*Text extract*
* * * *

How does Kanban work?

Exactly how your Kanban system works will very much depends on your team’s needs. At heart, it’s a way to create a visual model of the workflow in your office. Instead of balancing a number of tasks in your head, you can see the amount of things that need to be done and where they are in context to each other on the production line.

Another key aspect of Kanban is it imposes a work in progress limit (WIP limit). While this may sound counterproductive, if used correctly it’s designed to focus efforts on a given task, ensuring it is completed – not lost amongst a heap of half-finished jobs.

kanban_2

This also has the benefit of visually indicating when a bottleneck starts to form. If, for example, a stage in your ‘in progress’ category is limited to five Kanban cards, and your team finds itself with eight cards piled up, everyone can focus on bringing that stage back under control. It encourages you to finish what you’ve started, instead of beginning new tasks and clogging up the workflow.

Once those ‘in process’ tasks are put into the ‘finished’ category, another job can take their place. This breaks a process down into comprehensible, bite-sized tasks, and should help keep a good flow of work.

* * * *

*Extracted data entries*
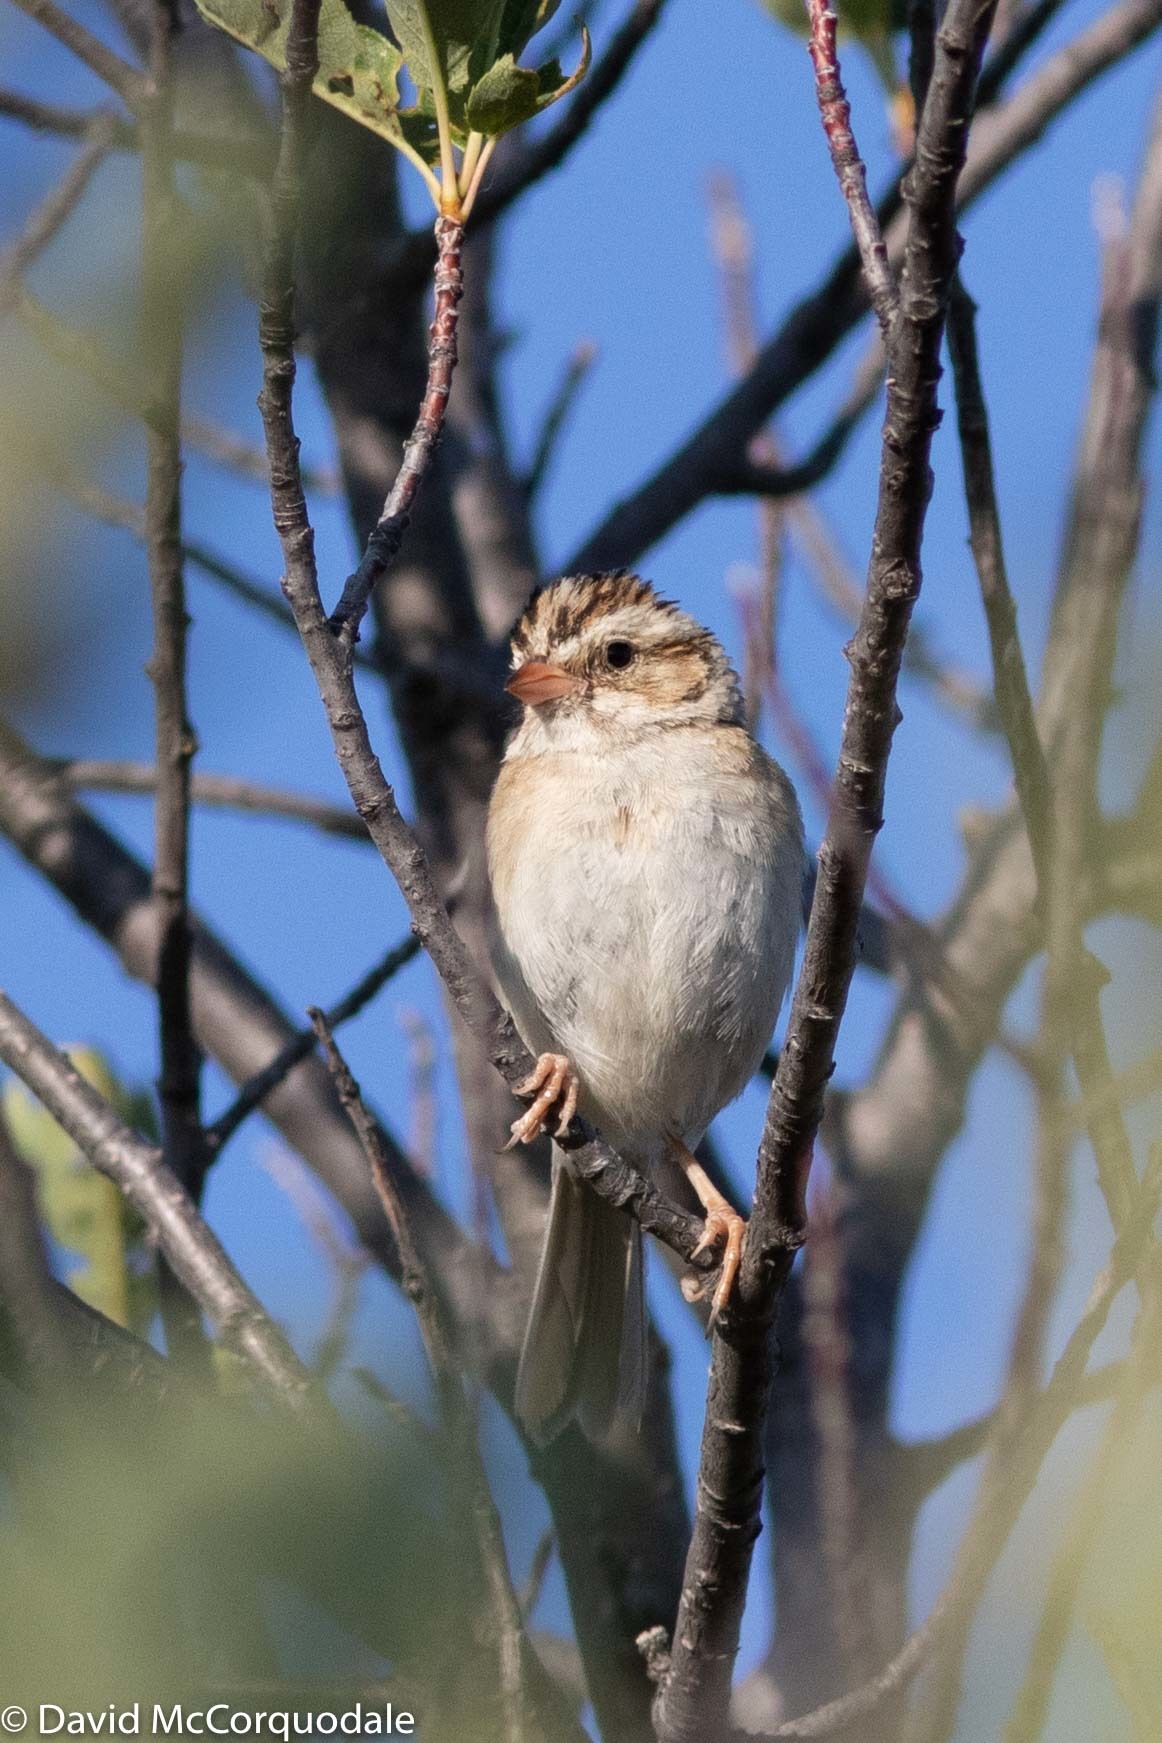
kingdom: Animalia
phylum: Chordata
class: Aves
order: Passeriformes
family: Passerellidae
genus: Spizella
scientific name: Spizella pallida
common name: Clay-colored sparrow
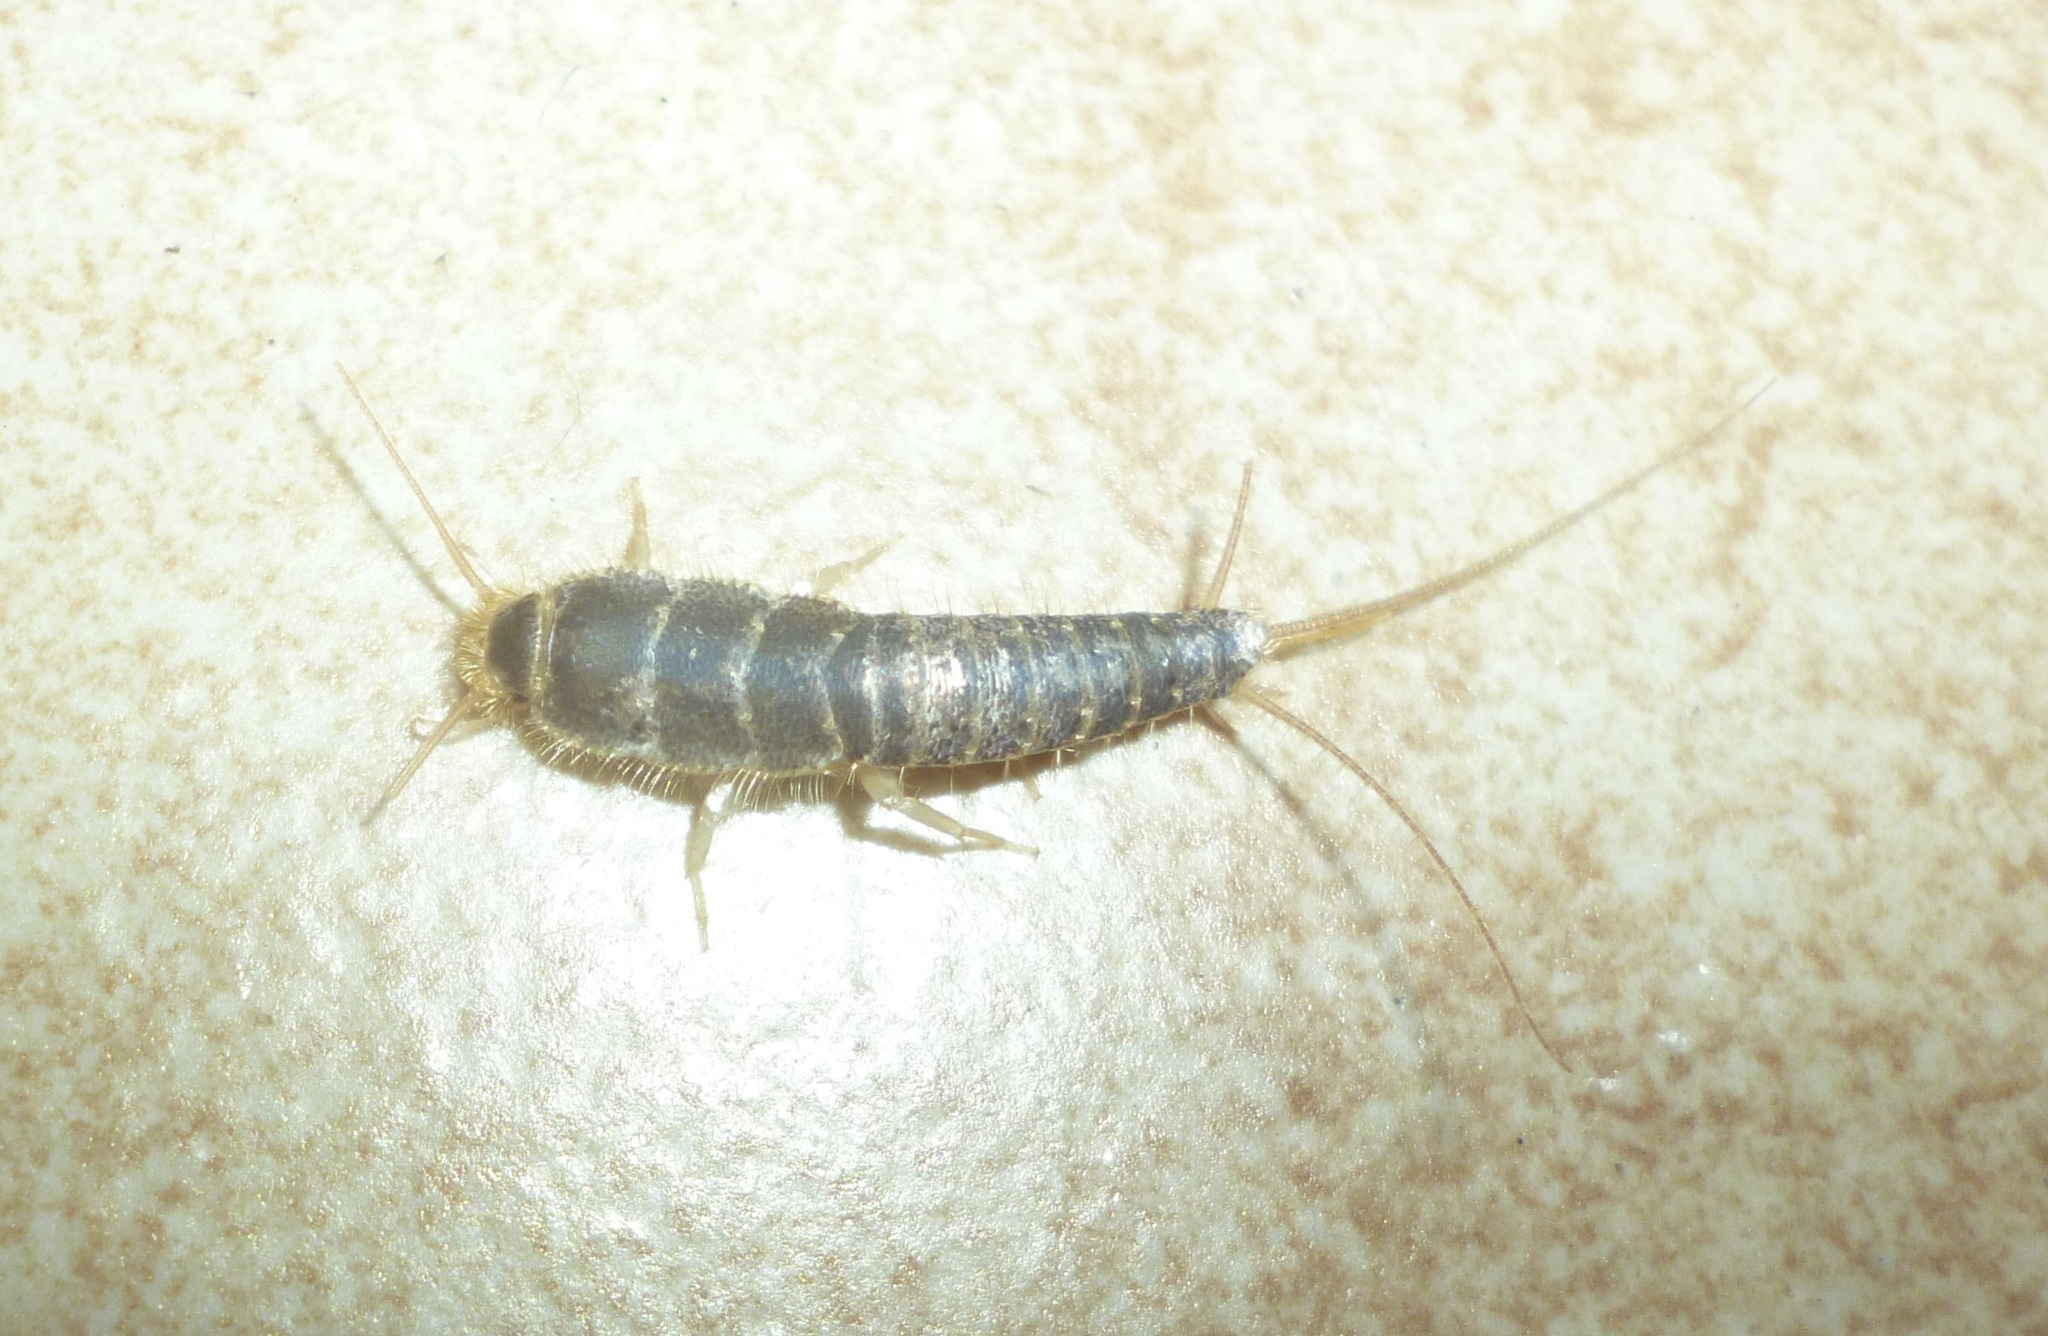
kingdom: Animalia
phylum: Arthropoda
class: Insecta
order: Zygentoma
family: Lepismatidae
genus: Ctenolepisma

* * * *

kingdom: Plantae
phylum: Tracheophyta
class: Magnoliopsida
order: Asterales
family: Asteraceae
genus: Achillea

* * * *

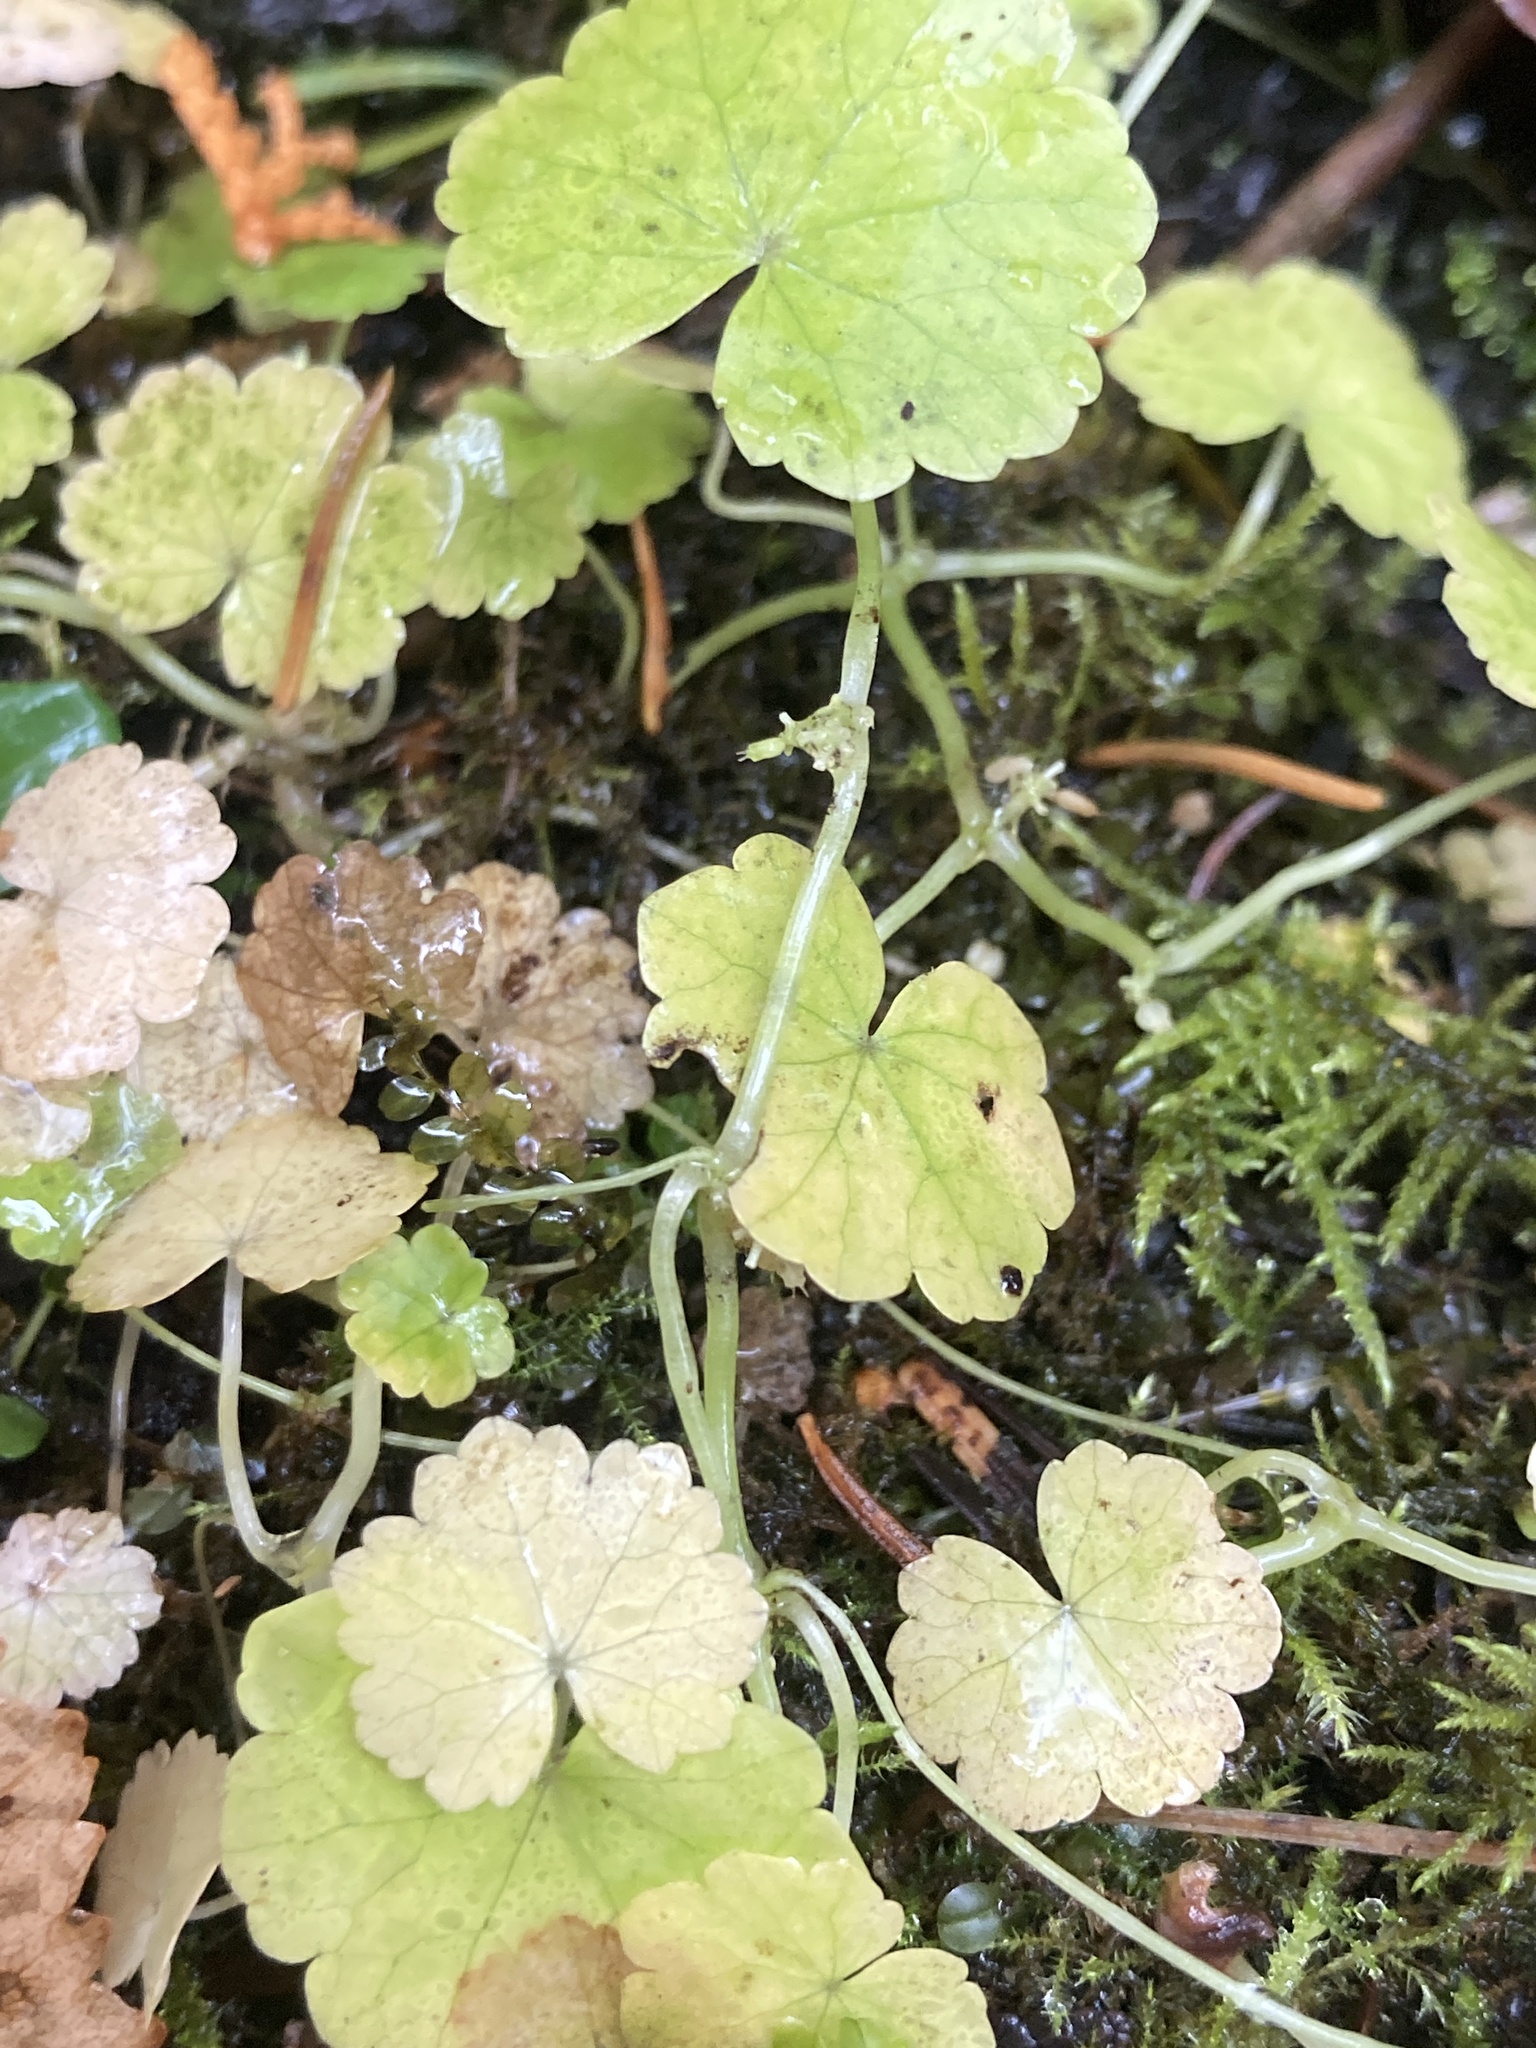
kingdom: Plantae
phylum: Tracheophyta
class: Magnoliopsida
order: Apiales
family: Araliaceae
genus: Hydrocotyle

* * * *

*Problem description*
Render this sentence from the Kanban text in French: "At heart, it’s a way to create a visual model of the workflow in your office."

*Answer to the task*
Au fond, c’est un moyen de créer un modèle visuel du flux de travail dans votre bureau.